Deux à trois minutes avant de chavirer, le Concordia accusait 23° de gîte et naviguait sous pilote automatique. Le premier lieutenant ignorait alors qu’un tel angle d’inclinaison réduisait notablement sa marge de sécurité. Il a tardé à débrancher le pilote pour prendre la barre, n’a jamais réussi à faire abattre le bateau et a omis de commander la fermeture des écoutilles. La rafale suivante a irrémédiablement couché le Concordia, poussé ses mâts dans l’eau et la mer s’est engouffrée par toutes les écoutilles. Dans son rapport le BST rapporte que «malgré le fait qu’il détenait un brevet de capacité valide pour le poste qu’il occupait à bord, le premier lieutenant n’avait aucune connaissance approfondie des caractéristiques de la stabilité du navire et de ses limites dans des conditions de vent variables.
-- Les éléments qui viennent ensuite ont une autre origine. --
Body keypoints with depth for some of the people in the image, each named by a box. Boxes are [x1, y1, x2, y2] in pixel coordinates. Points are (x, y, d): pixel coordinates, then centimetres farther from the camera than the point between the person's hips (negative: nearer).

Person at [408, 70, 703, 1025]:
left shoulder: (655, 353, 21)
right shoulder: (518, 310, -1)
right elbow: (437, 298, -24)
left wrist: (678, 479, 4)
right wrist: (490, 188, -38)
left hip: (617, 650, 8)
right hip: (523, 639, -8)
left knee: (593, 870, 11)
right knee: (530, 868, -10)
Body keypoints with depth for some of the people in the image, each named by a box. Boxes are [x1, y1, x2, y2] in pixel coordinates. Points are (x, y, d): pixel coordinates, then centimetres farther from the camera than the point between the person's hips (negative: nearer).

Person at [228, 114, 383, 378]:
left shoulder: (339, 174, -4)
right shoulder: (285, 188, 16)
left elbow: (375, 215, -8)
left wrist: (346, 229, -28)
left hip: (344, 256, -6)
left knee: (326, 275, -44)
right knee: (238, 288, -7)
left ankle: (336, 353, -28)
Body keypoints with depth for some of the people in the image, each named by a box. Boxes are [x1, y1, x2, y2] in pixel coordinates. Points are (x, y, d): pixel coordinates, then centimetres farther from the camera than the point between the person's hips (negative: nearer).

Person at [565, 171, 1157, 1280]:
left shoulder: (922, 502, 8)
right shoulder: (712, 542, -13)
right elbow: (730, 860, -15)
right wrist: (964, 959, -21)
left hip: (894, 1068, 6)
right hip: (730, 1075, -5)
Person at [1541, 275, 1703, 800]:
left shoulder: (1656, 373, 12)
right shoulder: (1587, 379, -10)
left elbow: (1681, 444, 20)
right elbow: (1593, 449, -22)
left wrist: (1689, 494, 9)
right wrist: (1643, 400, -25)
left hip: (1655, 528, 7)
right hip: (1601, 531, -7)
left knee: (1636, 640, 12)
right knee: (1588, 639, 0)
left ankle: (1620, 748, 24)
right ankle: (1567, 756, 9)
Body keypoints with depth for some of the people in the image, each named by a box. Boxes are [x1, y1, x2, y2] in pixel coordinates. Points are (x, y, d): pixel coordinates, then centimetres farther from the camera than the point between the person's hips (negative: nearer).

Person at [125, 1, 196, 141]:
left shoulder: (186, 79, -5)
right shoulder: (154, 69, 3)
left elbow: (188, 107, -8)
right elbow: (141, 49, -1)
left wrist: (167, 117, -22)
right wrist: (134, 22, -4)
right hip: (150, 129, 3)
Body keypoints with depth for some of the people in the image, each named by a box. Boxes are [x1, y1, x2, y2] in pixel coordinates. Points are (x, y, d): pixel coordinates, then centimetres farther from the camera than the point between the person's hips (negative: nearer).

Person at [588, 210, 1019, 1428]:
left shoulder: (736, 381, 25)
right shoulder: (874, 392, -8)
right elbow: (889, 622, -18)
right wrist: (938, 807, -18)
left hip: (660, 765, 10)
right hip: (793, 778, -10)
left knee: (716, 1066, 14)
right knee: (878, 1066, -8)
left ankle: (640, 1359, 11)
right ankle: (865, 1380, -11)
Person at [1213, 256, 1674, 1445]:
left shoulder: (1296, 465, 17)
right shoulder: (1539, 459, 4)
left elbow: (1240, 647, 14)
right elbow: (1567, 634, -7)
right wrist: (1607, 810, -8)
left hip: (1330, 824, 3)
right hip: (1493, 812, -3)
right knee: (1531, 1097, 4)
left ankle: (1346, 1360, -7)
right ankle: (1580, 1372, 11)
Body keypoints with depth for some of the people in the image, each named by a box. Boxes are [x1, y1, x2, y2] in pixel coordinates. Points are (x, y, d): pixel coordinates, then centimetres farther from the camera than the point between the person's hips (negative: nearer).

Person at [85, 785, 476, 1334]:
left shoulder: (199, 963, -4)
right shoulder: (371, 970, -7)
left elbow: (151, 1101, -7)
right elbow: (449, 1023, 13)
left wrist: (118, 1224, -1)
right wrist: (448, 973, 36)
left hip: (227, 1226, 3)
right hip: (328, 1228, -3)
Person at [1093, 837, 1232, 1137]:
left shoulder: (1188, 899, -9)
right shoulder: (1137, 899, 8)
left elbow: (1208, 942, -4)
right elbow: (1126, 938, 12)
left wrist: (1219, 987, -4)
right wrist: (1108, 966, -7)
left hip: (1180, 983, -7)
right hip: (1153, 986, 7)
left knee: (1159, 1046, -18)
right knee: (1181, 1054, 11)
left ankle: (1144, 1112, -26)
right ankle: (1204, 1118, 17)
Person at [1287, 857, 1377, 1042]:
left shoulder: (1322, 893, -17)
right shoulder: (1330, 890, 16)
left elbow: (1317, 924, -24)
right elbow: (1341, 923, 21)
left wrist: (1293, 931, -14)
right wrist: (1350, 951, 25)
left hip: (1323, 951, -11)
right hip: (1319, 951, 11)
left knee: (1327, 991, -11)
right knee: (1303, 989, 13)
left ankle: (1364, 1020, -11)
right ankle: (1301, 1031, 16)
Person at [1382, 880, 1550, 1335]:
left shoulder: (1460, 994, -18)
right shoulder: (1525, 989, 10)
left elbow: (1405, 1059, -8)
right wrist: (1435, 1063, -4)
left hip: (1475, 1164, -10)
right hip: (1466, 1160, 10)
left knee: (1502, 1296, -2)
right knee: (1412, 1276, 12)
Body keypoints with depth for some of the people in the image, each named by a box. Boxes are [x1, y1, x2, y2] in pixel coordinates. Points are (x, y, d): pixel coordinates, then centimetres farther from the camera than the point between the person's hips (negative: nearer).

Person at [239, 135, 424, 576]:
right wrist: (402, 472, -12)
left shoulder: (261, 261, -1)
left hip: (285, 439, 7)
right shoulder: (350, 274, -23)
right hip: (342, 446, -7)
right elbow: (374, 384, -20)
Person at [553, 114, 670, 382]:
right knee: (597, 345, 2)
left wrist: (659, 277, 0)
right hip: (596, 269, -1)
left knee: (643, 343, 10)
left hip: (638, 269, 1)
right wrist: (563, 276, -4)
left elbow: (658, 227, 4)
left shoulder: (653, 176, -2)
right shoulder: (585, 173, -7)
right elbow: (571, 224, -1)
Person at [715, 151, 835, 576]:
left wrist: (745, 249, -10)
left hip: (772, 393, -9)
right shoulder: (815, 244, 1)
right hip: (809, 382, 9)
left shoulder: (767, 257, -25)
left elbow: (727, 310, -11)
En conséquence, il n’était pas conscient de la vulnérabilité du navire au grain qui approchait.»

Le BST rappelle que le Canada possède sept voiliers-écoles qui transportent plus de 2500 stagiaires chaque année (sous pavillon de complaisance NDLR) et qu’il est préoccupé par le fait que les officiers de ces navires ne possèdent pas nécessairement la formation appropriée pour reconnaître et gérer les risques inhérents à la stabilité de ces navires. Il recommande donc que le ministère des Transports adopte des mesures afin que les officiers de voiliers reçoivent la formation qui leur fait défaut. Il suggère aussi que Transports Canada entreprenne des initiatives menant à l’adoption de normes internationales pour les voiliers-écoles en matière de stabilité et de formation des officiers à ce chapitre.